Drugs used to treat the progression of the disease include:
- Disease-modifying antirheumatic drugs (DMARDs) such as cyclosporin, methotrexate, sulfasalazine, and corticosteroids, are used to reduce the immune system response through immunosuppression;
- Tumor necrosis factor-alpha (TNFα) blockers (antagonists), such as the biologics etanercept, infliximab, golimumab and adalimumab, have shown good short-term effectiveness and trials are ongoing to determine their long-term effectiveness and safety. One drawback is the cost.
- Anti-interleukin-6 inhibitors such as Tocilizumab, currently approved for the treatment of rheumatoid arthritis, and rituximab, a monoclonal antibody against CD20, are also undergoing trials.
In severe cases of AS, surgery can be an option in the form of joint replacements, particularly in the knees and hips. Surgical correction is also possible for those with severe flexion deformities (severe downward curvature) of the spine, particularly in the neck, although this procedure is considered very risky.
In addition, AS can have some manifestations which make anaesthesia more complex. Changes in the upper airway can lead to difficulties in intubating the airway, spinal and epidural anaesthesia may be difficult owing to calcification of ligaments, and a small number of patients have aortic insufficiency. The stiffness of the thoracic ribs results in ventilation being mainly diaphragm-driven, so there may also be a decrease in pulmonary function.
Some of the therapies that have been shown to benefit AS patients include:
- Exercise programs, either at home or supervised, are better than not having an exercise program;
- Group exercises are better than home exercises;
- Extending regular group exercises with few weeks exercising at a spa resort is better than group exercises alone.
Moderate-to-high impact exercises like jogging are generally not recommended or recommended with restrictions due to the jarring of affected vertebrae that can worsen pain and stiffness in some patients.
AS can range from mild to progressively debilitating and from medically controlled to refractory. Some have times of active inflammation followed by times of remission, while others never have times of remission and have acute inflammation and pain.
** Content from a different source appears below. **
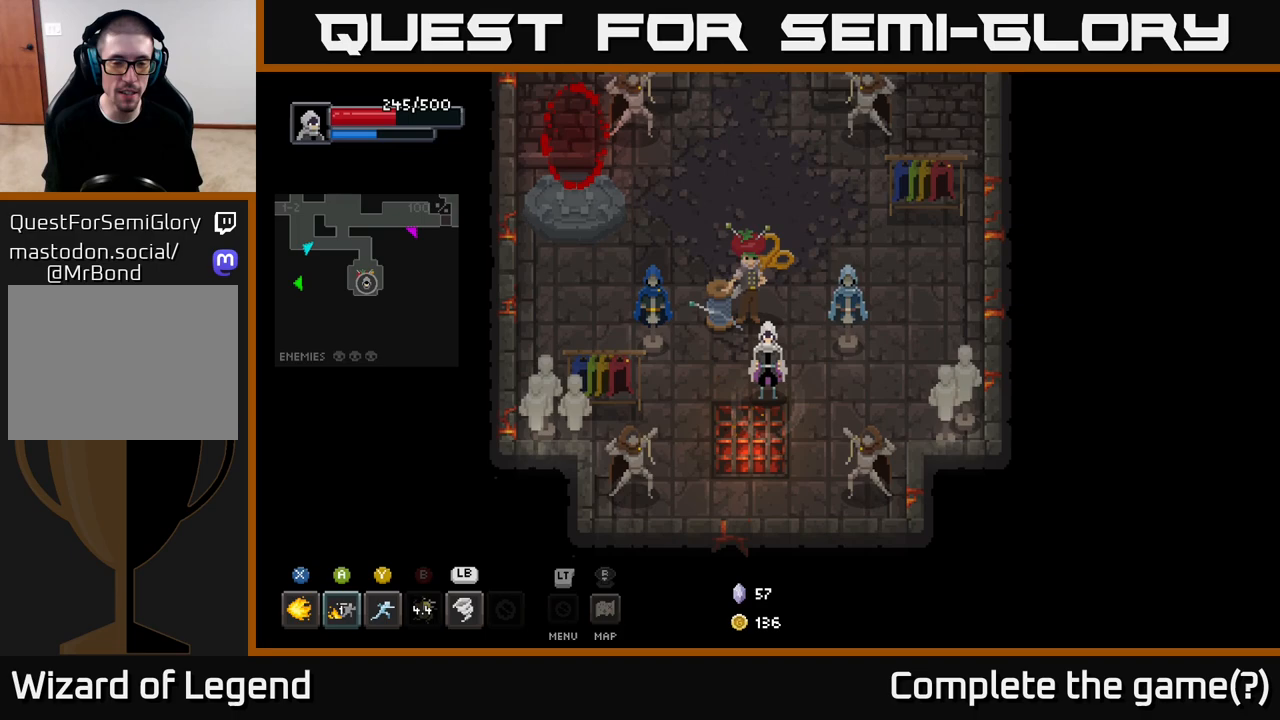
{"buttons": [], "left_stick": "center", "right_stick": "center", "events": []}
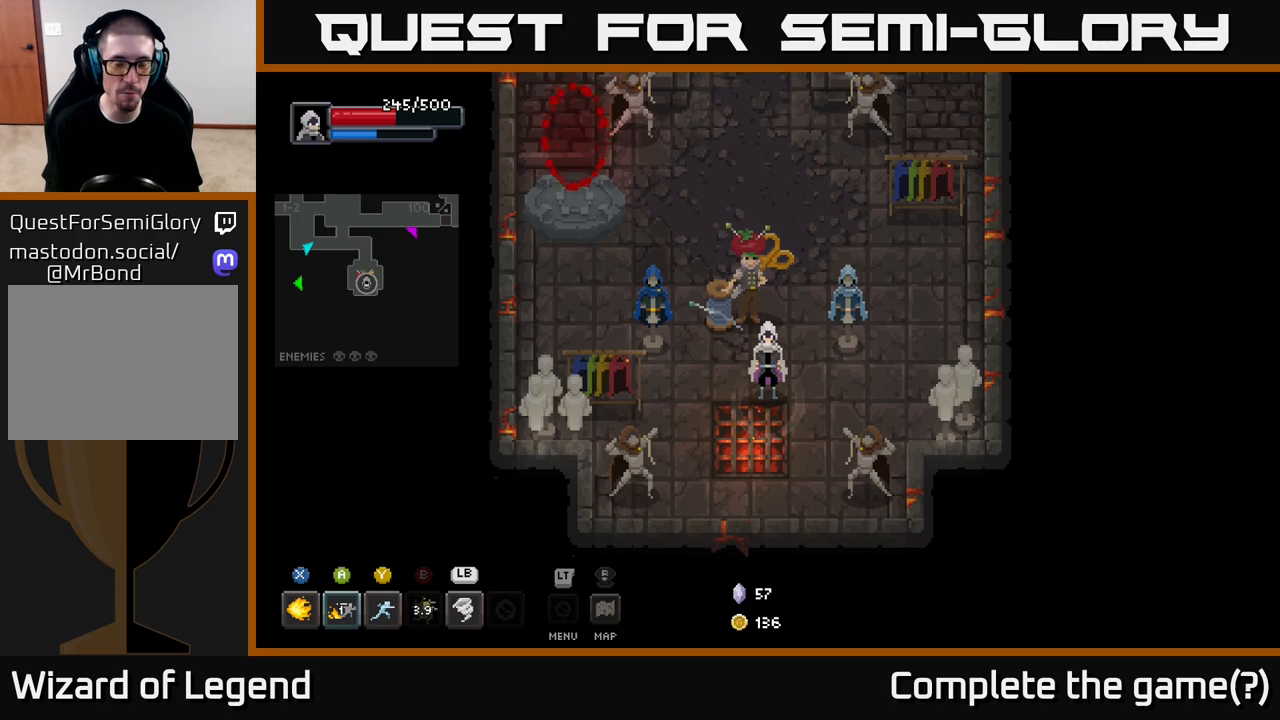
{"buttons": [], "left_stick": "center", "right_stick": "center", "events": [[67, "START", "down"], [250, "START", "up"]]}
Unattended cases of AS accompanied by dactylitis or enthesitis, especially when spine inflammation is not yet active, may result in a misdiagnosis of normal rheumatism. In a long-term undiagnosed period, osteopenia or osteoporosis of the AP spine may occur, causing eventual compression fractures and a back "hump". Typical signs of progressed AS are the visible formation of syndesmophytes on X-rays and abnormal bone outgrowths similar to osteophytes affecting the spine. The fusion of the vertebrae paresthesia is a complication due to the inflammation of the tissue surrounding nerves.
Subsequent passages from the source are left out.